Instruções da tarefa | Resuma em duas frases o texto abaixo sobre o apoio às pessoas nas fases terminais.

── Bloco de texto

Qual deve ser o caminho então?
O caminho é as pessoas terem mais apoio nas fases terminais, não é deixá-las completamente abandonadas. Não falo dos profissionais de saúde. A função dos profissionais de saúde é, obviamente, acompanhar as pessoas, mas não estão permanentemente com as pessoas, estão com várias. Quando pensamos numa pessoa que está numa fase mais difícil, que precisa de mais apoio, que precisa de desabafar, que precisa de conversar e desabafar, precisa de explicar aquilo que lhe vai na alma, de dizer até eventualmente que quer morrer ou outra coisa qualquer… É preciso alguém que fale com as pessoas, que esteja ali, que vá dando apoio permanente. Este núcleo, antigamente, era constituído basicamente pela família, pelos amigos, pelos chamados cuidadores informais. Isto está a desaparecer. As pessoas vão para os hospitais por uma infeção respiratória. Depois estão lá, não aparece a família, quando podem ter alta hospitalar é difícil contactar quem vai tomar conta da pessoa. O que está a acontecer neste momento nesta área devia ser um grande fator de preocupação. Isso é o grande apoio de que as pessoas precisam.
O que é que o Serviço Nacional de Saúde pode fazer por essas pessoas, e pelas pessoas que estão em sofrimento nas fases terminais, então? A eutanásia não pode ser uma das opções a estudar?

────
── Dados de entrada

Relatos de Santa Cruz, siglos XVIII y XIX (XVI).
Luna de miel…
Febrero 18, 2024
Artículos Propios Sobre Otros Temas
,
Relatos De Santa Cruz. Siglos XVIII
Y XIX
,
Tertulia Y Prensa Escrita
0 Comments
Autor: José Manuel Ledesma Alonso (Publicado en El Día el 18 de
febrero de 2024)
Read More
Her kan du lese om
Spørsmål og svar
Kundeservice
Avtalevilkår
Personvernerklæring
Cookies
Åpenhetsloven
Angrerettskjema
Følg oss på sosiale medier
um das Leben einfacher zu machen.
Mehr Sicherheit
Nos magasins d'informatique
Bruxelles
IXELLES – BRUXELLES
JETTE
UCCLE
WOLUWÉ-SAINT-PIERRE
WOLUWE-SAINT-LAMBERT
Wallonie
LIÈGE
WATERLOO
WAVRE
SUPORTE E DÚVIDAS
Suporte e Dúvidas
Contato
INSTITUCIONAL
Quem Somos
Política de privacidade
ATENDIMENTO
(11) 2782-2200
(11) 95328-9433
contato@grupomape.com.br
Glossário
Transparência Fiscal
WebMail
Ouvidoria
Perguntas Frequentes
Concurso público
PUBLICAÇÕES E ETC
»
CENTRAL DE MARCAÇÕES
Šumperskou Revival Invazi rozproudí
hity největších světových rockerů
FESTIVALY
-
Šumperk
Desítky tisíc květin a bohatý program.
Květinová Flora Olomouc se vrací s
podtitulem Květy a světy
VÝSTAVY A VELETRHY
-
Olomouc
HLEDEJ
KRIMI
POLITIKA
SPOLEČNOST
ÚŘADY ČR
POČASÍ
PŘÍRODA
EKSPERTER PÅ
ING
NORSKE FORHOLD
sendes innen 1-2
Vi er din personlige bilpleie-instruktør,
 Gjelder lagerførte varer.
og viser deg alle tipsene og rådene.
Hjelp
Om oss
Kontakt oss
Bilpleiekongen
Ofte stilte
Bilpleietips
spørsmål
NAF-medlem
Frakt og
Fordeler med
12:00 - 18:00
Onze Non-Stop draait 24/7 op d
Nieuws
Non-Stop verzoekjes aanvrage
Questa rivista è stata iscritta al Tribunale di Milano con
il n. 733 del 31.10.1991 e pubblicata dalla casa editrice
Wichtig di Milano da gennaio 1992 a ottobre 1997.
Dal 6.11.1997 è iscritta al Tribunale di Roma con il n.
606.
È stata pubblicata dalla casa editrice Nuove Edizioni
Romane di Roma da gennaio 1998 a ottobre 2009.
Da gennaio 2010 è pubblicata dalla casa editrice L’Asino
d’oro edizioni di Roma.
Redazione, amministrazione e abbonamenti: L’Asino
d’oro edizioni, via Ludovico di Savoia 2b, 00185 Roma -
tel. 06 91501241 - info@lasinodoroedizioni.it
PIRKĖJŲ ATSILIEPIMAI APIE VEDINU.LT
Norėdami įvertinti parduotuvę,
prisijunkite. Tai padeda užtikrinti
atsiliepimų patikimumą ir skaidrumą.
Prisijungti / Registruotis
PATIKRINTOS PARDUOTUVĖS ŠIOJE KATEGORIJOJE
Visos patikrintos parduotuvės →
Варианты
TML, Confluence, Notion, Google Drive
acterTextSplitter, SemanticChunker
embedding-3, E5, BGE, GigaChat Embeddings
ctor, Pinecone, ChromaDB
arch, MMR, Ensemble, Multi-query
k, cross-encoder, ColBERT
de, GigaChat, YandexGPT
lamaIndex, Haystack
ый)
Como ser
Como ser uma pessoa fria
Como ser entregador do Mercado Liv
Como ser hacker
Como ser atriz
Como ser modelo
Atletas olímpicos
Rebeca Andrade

────

Resposta escrita | O caminho proposto é dar mais apoio às pessoas nas fases terminais, com alguém que fale com elas, esteja presente e as apoie permanentemente, pois os profissionais de saúde acompanham várias pessoas e não estão sempre com cada uma. Esse apoio vinha sobretudo da família, dos amigos e dos cuidadores informais, mas está a desaparecer: a família não aparece no hospital e, na altura da alta, é difícil contactar quem vai cuidar da pessoa, o que devia ser motivo de grande preocupação.